Students must balance involvement with well-being

Make friends; maintain a good GPA; attend school events; join extracurriculars; rush; work out; be readily available for a constant flood of emails; prepare for graduate school; take on leadership roles. These are just several examples of many more pressures that students endure to be “perfect.”

Reading the above list, most students have a peer that pops into their head. Everyone knows the person who seems to do it all. How can today’s college students attain this level of perfection?

They can’t.

Impostor syndrome is a real affliction in today’s excessively connected world. No matter what a student may accomplish or how they spend the hours of their day, most believe they could do more.

While it’s impossible to apply the same standard to everyone, most students are not falling short of the mark, but are instead affected by the grandeur projected by their peers.

Between the Facebook posts, tweets and Instagram pictures, even the most average student can be placed on an impossibly high pedestal.

Some simply accept their perceived shortcomings, while others struggle to keep up. But, at what cost?

Students (especially honors students) develop an inability to turn down the next ‘step up,’ the next leadership position or chance to volunteer. Students find themselves sacrificing their hobbies, health and sanity to achieve perfection.

Perhaps a better takeaway from college than the ability to ‘do it all’ is the ability to self-evaluate.

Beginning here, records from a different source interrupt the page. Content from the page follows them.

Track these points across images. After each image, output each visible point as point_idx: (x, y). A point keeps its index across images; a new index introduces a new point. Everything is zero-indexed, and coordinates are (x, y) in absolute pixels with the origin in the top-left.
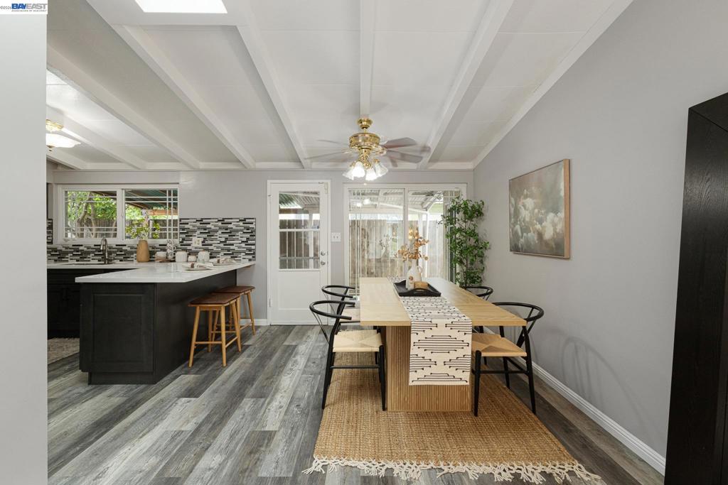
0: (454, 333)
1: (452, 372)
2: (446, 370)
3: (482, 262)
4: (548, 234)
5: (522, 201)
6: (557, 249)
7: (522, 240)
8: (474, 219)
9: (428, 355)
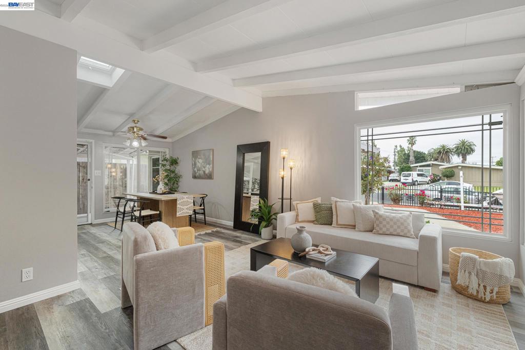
0: (189, 200)
1: (188, 211)
2: (187, 211)
3: (177, 184)
4: (207, 172)
5: (198, 160)
6: (209, 177)
7: (197, 174)
8: (174, 165)
9: (182, 207)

In college, there is an integrated support system. The advisors and mentors in a collegiate environment all understand students are just that—students— first and foremost. In the following years, many will find this safety net is no longer present.

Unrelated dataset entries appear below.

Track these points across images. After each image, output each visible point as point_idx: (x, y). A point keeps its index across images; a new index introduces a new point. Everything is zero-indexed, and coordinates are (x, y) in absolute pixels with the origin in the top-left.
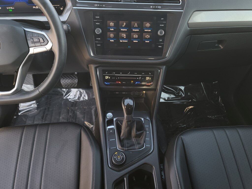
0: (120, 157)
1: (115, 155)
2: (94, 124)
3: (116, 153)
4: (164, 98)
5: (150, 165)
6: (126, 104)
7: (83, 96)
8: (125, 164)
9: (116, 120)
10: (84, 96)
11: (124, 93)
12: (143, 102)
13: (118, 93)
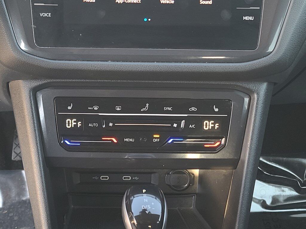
11: (129, 177)
12: (192, 207)
13: (107, 178)
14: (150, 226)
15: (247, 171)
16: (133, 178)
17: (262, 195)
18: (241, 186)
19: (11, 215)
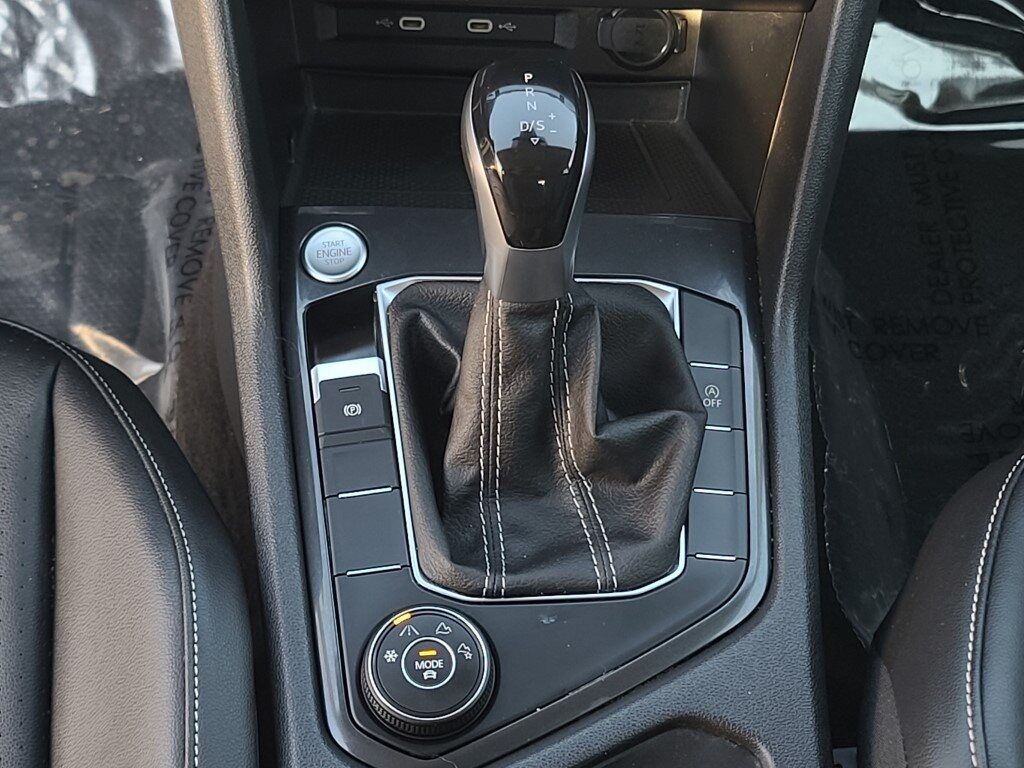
0: (442, 654)
1: (392, 639)
2: (171, 347)
3: (398, 619)
4: (899, 94)
5: (733, 737)
6: (502, 134)
7: (45, 50)
8: (491, 720)
9: (401, 303)
10: (62, 52)
11: (487, 24)
12: (677, 119)
13: (419, 23)
14: (542, 182)
15: (842, 20)
16: (500, 26)
17: (907, 77)
18: (822, 67)
19: (123, 118)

If, in the workforce, an individual takes on one too many responsibilities, there will not be grace in dropping something just because it’s a low priority. Commitments will be more concrete, and those unable to cope will be seen as incompetent.

To avoid falling into this trap in the future, students must be able to identify it now.

It is imperative that today’s college generation learns to take a step back. There is no shame in turning down the extra weekly commitment for gym time. The world will not end when some of your volunteer hours becomes time allotted for self-care.

College is about growth. Instead of growing into a machine that mindlessly fulfills as many responsibilities as possible, grow into a functional individual who can take care of him or herself.